Durham School of Architectural Engineering and Construction


First Advisor

George Morcous

Date of this Version

Spring 5-2022


Kodsy, A. M. (2022). Repair and Strengthening of Concrete Bridges Using Ultra-High-Performance Concrete (UHPC) (Doctoral dissertation, The University of Nebraska-Lincoln).


A DISSERTATION Presented to the Faculty of The Graduate College at the University of Nebraska In Partial Fulfillment of Requirements For the Degree of Doctor of Philosophy, Major: Engineering (Construction Engineering and Management), Under the Supervision of Professor George Morcous. Lincoln, Nebraska: May, 2022

Copyright © 2022 Antony M. Kodsy


Reinforced/Prestressed concrete bridges are subjected to environmental effects that cause premature deterioration and require structural repair and strengthening during their service life. Currently 42% of bridges in the United States are at least 50 years old, and 7.5% of them are structurally deficient and need to be repaired/strengthened.
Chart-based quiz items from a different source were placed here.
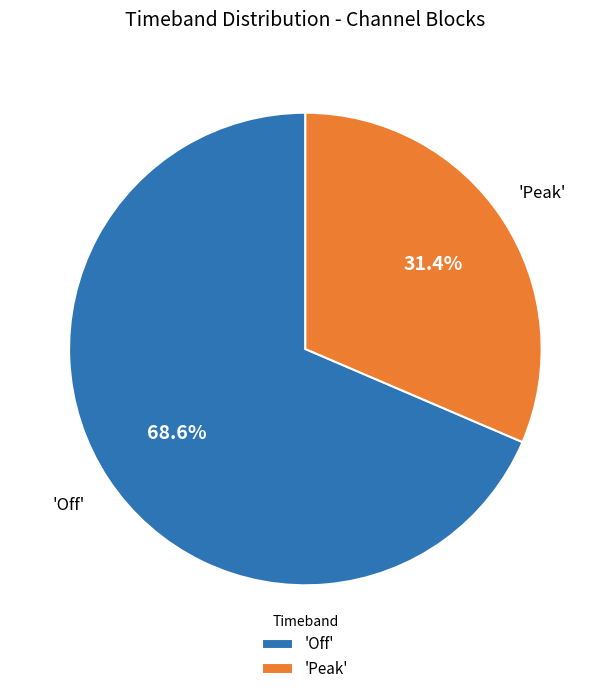

How many slices are in this pie chart?

2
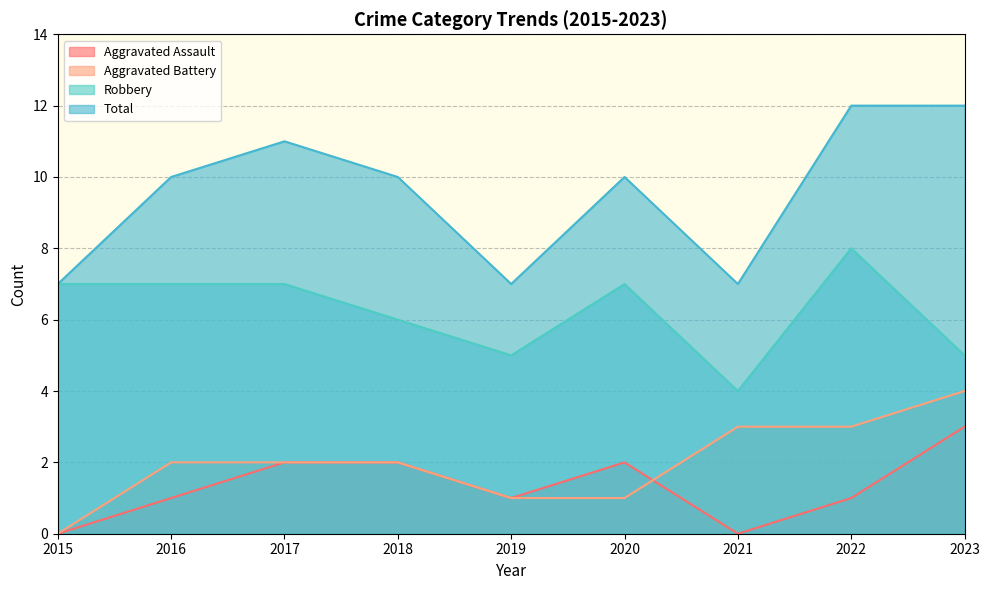

Is the value of Total at 2018 greater than the value of Aggravated Assault at 2021?

Yes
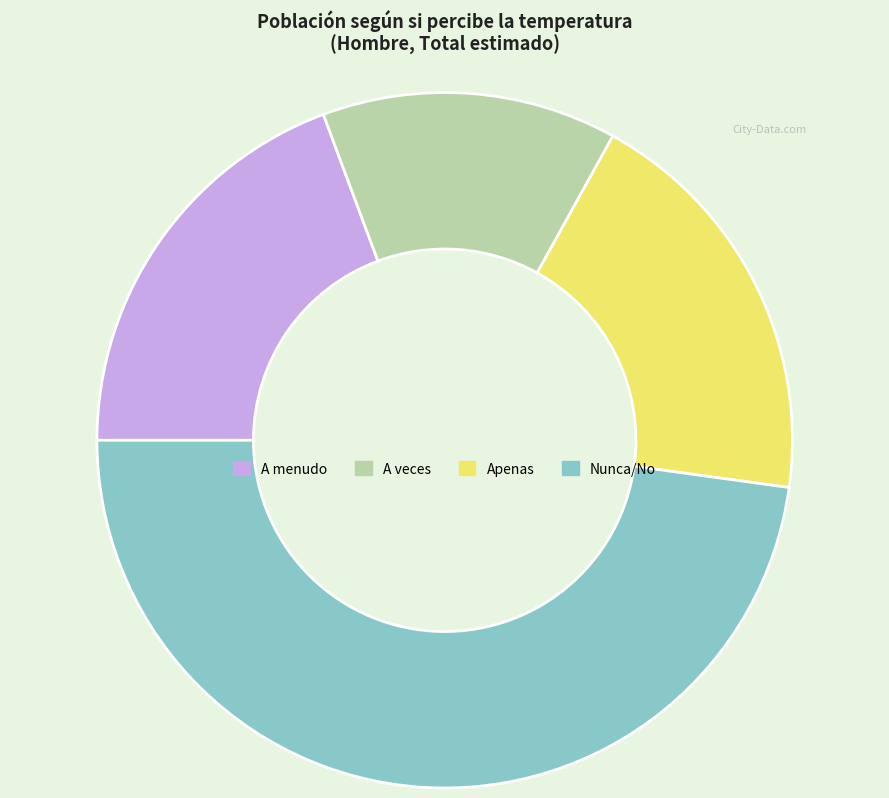

How many slices are in this pie chart?

4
Recently, new repair and strengthening techniques using Ultra-High-Performance concrete (UHPC) have shown a great potential with respect to performance, economy, and speed. UHPC is a new class of concrete that has mechanical and durability properties that are far superior to those of conventional concrete (CC). In addition, UHPC offers several advantages compared to the current repair and strengthening techniques such as: ease of construction, ductility, and reduced material quantity. Limited cases of strengthening concrete bridge elements using UHPC are available in the literature. Also, predicting the behavior of composite CC-UHPC sections in flexure and shear is challenging due to the significant differences in the performance of both materials in tension and compression. The objective of this research is to develop flexure and shear prediction models of strengthened composite CC-UHPC beams. The flexure prediction model is based on strain compatibility, while shear prediction model is based on effective strain. The interface shear resistance between the two materials is also predicted to design the shear connectors between the CC beam and UHPC encasement. A non-proprietary UHPC mix is used, and its mechanical properties are evaluated. Three non-prestressed concrete beams were tested in flexure: one CC reference beam, and two beams strengthened in flexure using UHPC and different reinforcement ratios. Another three non-prestressed concrete beams were tested in shear: one CC reference beam, and two beams strengthened in shear using UHPC with different thickness. Test results were used to validate the prediction models and showed that the strengthened beams achieved their predicted strength.